## Input for this task:
Start of Block

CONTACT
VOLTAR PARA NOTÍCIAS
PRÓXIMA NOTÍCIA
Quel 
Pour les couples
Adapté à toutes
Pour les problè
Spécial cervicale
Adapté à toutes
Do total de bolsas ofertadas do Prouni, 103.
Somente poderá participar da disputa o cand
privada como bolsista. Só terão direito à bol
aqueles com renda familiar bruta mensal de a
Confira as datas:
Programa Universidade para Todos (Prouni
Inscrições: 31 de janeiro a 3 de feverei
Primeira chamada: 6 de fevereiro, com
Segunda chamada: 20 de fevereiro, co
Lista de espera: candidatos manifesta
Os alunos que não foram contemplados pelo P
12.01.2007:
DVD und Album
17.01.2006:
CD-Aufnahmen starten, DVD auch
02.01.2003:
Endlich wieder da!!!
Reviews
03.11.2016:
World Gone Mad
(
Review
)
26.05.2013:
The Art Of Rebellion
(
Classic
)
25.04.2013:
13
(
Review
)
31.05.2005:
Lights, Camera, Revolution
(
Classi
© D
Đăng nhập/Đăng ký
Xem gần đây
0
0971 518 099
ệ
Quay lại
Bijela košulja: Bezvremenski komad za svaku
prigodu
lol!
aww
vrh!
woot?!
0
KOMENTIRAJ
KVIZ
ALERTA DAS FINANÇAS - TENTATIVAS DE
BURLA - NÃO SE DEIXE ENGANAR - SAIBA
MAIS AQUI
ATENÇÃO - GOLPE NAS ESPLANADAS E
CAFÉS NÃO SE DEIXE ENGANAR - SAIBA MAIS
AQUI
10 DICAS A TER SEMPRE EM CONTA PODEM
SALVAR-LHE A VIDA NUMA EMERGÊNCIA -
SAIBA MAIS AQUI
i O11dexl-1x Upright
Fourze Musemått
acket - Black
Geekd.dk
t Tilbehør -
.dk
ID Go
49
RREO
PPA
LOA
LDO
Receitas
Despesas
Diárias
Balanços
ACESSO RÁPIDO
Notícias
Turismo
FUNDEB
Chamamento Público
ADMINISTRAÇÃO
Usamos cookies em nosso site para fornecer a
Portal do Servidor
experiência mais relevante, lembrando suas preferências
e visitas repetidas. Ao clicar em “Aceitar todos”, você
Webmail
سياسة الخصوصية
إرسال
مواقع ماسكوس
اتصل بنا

End of Block

## Task goal:
Reproduce every line of text from the records above in the same order, keeping each character, space, and line break unchanged.

## Output below:
CONTACT
VOLTAR PARA NOTÍCIAS
PRÓXIMA NOTÍCIA
Quel 
Pour les couples
Adapté à toutes
Pour les problè
Spécial cervicale
Adapté à toutes
Do total de bolsas ofertadas do Prouni, 103.
Somente poderá participar da disputa o cand
privada como bolsista. Só terão direito à bol
aqueles com renda familiar bruta mensal de a
Confira as datas:
Programa Universidade para Todos (Prouni
Inscrições: 31 de janeiro a 3 de feverei
Primeira chamada: 6 de fevereiro, com
Segunda chamada: 20 de fevereiro, co
Lista de espera: candidatos manifesta
Os alunos que não foram contemplados pelo P
12.01.2007:
DVD und Album
17.01.2006:
CD-Aufnahmen starten, DVD auch
02.01.2003:
Endlich wieder da!!!
Reviews
03.11.2016:
World Gone Mad
(
Review
)
26.05.2013:
The Art Of Rebellion
(
Classic
)
25.04.2013:
13
(
Review
)
31.05.2005:
Lights, Camera, Revolution
(
Classi
© D
Đăng nhập/Đăng ký
Xem gần đây
0
0971 518 099
ệ
Quay lại
Bijela košulja: Bezvremenski komad za svaku
prigodu
lol!
aww
vrh!
woot?!
0
KOMENTIRAJ
KVIZ
ALERTA DAS FINANÇAS - TENTATIVAS DE
BURLA - NÃO SE DEIXE ENGANAR - SAIBA
MAIS AQUI
ATENÇÃO - GOLPE NAS ESPLANADAS E
CAFÉS NÃO SE DEIXE ENGANAR - SAIBA MAIS
AQUI
10 DICAS A TER SEMPRE EM CONTA PODEM
SALVAR-LHE A VIDA NUMA EMERGÊNCIA -
SAIBA MAIS AQUI
i O11dexl-1x Upright
Fourze Musemått
acket - Black
Geekd.dk
t Tilbehør -
.dk
ID Go
49
RREO
PPA
LOA
LDO
Receitas
Despesas
Diárias
Balanços
ACESSO RÁPIDO
Notícias
Turismo
FUNDEB
Chamamento Público
ADMINISTRAÇÃO
Usamos cookies em nosso site para fornecer a
Portal do Servidor
experiência mais relevante, lembrando suas preferências
e visitas repetidas. Ao clicar em “Aceitar todos”, você
Webmail
سياسة الخصوصية
إرسال
مواقع ماسكوس
اتصل بنا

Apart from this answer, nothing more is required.